Let $f(z)$ denote a weight $0$ Hecke-Maass form of level $N$ and let $\theta(z)$ denote the Jacobi theta function. Then $y^{1/4} f(z) \overline{\theta(z)}$ transforms as an automorphic form of weight $-\frac{1}{2}$ and level $N'$, with $N' \mid 4N$. Let $g(z)$ be a Maass form of weight $-\frac{1}{2}$ and level $N'$, with the same multiplier system as $y^{1/4} f(z)\overline{\theta(z)}$.
Question: Under what circumstances can we prove that the Petersson inner product $\langle y^{1/4} f \overline{\theta}, g \rangle$ vanishes?
Heuristics: The fucntion $y^{1/4} \theta(z)$ is, up to a constant, the residue at $w=\frac{3}{4}$ of a weight $\frac{1}{2}$ non-holomorphic Eisenstein series $E^{1/2}(z,w)$ on $\Gamma_0(4)$. Thus \begin{align*} \langle y^{\frac{1}{4}} f \overline{\theta}, g \rangle & = c \cdot \mathrm{Res}_{w=\frac{3}{4}} \langle y^{\frac{1}{4}} f \overline{E^{1/2}(z,\overline{w})}, g \rangle \\ & = c \cdot \mathrm{Res}_{w=\frac{3}{4}} \int_0^\infty \int_0^1 y^{w+\frac{1}{4}} f(z) \overline{g(z)} \frac{dxdy}{y^2} \\ & = c \cdot \mathrm{Res}_{w=3/4} \sum_{n \neq 0} \frac{a_f(n) \overline{a_g(n)}}{(4\pi \vert n \vert)^{w-\frac{3}{4}}} \int_0^\infty y^{w-\frac{3}{4}} W_{0 ,it_f}(y) W_{\frac{-n}{4 \vert n \vert}, it_g}(y) \frac{dy}{y}, \end{align*} in which $a_f(n)$ and $a_g(n)$ are the Fourier-Whittaker coefficients of $f$ and $g$.

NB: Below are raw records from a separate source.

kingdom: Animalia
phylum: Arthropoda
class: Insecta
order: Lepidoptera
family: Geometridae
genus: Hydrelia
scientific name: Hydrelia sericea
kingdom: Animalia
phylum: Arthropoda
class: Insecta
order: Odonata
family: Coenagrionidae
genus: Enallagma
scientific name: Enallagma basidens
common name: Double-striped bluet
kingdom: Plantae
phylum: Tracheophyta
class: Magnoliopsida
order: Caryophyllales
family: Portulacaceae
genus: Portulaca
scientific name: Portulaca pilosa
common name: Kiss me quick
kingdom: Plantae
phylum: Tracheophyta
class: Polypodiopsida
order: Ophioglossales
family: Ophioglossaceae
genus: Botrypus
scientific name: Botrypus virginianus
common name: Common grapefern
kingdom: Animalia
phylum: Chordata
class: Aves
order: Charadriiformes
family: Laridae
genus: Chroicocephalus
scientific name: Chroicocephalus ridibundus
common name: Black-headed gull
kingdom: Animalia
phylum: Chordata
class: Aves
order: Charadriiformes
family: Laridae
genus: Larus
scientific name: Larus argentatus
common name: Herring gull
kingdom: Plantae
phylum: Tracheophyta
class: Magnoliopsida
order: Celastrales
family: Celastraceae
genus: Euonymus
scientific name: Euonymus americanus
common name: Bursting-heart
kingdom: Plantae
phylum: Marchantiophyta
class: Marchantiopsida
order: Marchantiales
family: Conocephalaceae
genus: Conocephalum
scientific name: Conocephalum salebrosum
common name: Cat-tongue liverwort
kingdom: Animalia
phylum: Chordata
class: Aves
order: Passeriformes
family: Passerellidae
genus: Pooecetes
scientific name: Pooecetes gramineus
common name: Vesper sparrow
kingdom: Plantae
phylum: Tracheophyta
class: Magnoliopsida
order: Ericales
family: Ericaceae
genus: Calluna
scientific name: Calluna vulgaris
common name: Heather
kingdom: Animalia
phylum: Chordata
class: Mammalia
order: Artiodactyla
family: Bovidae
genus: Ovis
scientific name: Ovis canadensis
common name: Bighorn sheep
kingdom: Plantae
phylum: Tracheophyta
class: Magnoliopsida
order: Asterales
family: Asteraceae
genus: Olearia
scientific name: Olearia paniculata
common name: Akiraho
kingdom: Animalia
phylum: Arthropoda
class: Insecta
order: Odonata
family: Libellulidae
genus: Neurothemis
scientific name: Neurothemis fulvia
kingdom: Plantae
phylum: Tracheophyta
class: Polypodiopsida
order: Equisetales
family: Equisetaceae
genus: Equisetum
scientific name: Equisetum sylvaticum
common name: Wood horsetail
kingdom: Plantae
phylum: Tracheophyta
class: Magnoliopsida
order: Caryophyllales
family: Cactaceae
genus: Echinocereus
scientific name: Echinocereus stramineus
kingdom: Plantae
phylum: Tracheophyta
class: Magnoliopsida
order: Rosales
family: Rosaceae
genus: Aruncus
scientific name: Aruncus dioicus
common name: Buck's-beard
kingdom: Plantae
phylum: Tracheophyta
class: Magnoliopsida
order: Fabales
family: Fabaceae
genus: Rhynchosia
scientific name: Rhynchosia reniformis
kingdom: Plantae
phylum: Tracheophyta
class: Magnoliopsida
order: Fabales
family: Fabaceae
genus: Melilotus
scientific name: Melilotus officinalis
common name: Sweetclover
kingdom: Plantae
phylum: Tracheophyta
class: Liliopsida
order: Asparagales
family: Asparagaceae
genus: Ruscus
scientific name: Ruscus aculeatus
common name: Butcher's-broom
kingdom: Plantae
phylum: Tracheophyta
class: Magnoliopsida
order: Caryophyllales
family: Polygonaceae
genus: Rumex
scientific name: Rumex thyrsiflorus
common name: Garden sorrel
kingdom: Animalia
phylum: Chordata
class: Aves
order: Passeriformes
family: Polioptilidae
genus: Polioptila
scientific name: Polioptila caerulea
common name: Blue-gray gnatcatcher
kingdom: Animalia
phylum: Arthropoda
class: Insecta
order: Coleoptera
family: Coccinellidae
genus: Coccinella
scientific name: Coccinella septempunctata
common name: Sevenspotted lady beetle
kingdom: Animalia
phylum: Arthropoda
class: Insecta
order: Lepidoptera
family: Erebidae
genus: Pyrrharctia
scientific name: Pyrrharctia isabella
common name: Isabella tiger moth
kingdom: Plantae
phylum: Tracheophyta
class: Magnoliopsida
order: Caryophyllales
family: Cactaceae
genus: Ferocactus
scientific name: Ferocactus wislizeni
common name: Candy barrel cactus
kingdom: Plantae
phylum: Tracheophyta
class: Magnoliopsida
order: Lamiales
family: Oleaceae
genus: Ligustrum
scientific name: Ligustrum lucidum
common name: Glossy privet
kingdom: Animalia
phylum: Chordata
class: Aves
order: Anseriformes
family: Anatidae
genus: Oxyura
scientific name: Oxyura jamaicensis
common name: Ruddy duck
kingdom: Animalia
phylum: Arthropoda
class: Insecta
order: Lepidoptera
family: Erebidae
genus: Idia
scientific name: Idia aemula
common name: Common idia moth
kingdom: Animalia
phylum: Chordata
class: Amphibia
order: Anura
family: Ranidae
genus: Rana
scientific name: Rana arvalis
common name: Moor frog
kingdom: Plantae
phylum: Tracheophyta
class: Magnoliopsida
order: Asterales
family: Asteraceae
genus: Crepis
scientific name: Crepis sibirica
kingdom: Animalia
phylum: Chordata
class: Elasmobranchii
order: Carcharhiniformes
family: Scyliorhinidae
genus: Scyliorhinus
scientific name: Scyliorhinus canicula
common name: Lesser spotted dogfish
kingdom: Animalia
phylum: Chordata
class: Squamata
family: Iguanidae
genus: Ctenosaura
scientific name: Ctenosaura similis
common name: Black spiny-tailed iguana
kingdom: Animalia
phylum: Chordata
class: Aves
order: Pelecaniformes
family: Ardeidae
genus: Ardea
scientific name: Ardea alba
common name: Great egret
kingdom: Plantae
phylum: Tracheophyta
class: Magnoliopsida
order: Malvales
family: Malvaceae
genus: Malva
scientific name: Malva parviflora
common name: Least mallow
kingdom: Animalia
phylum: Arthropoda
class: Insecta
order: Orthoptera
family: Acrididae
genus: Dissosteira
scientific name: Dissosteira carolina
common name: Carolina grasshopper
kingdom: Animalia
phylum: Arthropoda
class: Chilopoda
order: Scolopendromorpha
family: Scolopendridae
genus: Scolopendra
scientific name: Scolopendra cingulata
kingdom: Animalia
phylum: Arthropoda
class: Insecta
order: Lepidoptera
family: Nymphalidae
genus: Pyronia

One may verify directly that the integral is analytic at $w=\frac{3}{4}$. Thus a necessary condition for $\langle y^{1/4} f \overline{\theta}, f \rangle \neq 0$ is that the Dirichlet series \begin{align*} L(s, f \times \overline{g}) := \sum_{n \neq 0} \frac{a_f(n) \overline{a_g(n)}}{\vert n \vert^{s-1}} \end{align*} must have a pole at $s=1$. (The on-average estimates $a_f(n), a_g(n) \approx \vert n \vert^{-1/2}$ imply that $L(s,f \times \overline{g})$ is analytic in $\Re s > 1$.)
Written in this way, it seems very likely that $\langle y^{1/4} f \overline{\theta}, g \rangle$ would vanish in most, if not all, circumstances. If $f$ and $g$ were both of integral weight, this conclusion would follow from Selberg's orthogonality conjecture. Of course, $g$ is half-integral weight, so the situation is less clear.
Note: In my particular case of interest, $f(z)$ is a dihedral Maass form associated to $\mathbb{Q}(\sqrt{2})$. Please feel free to assume this if it adds useful structure to the problem.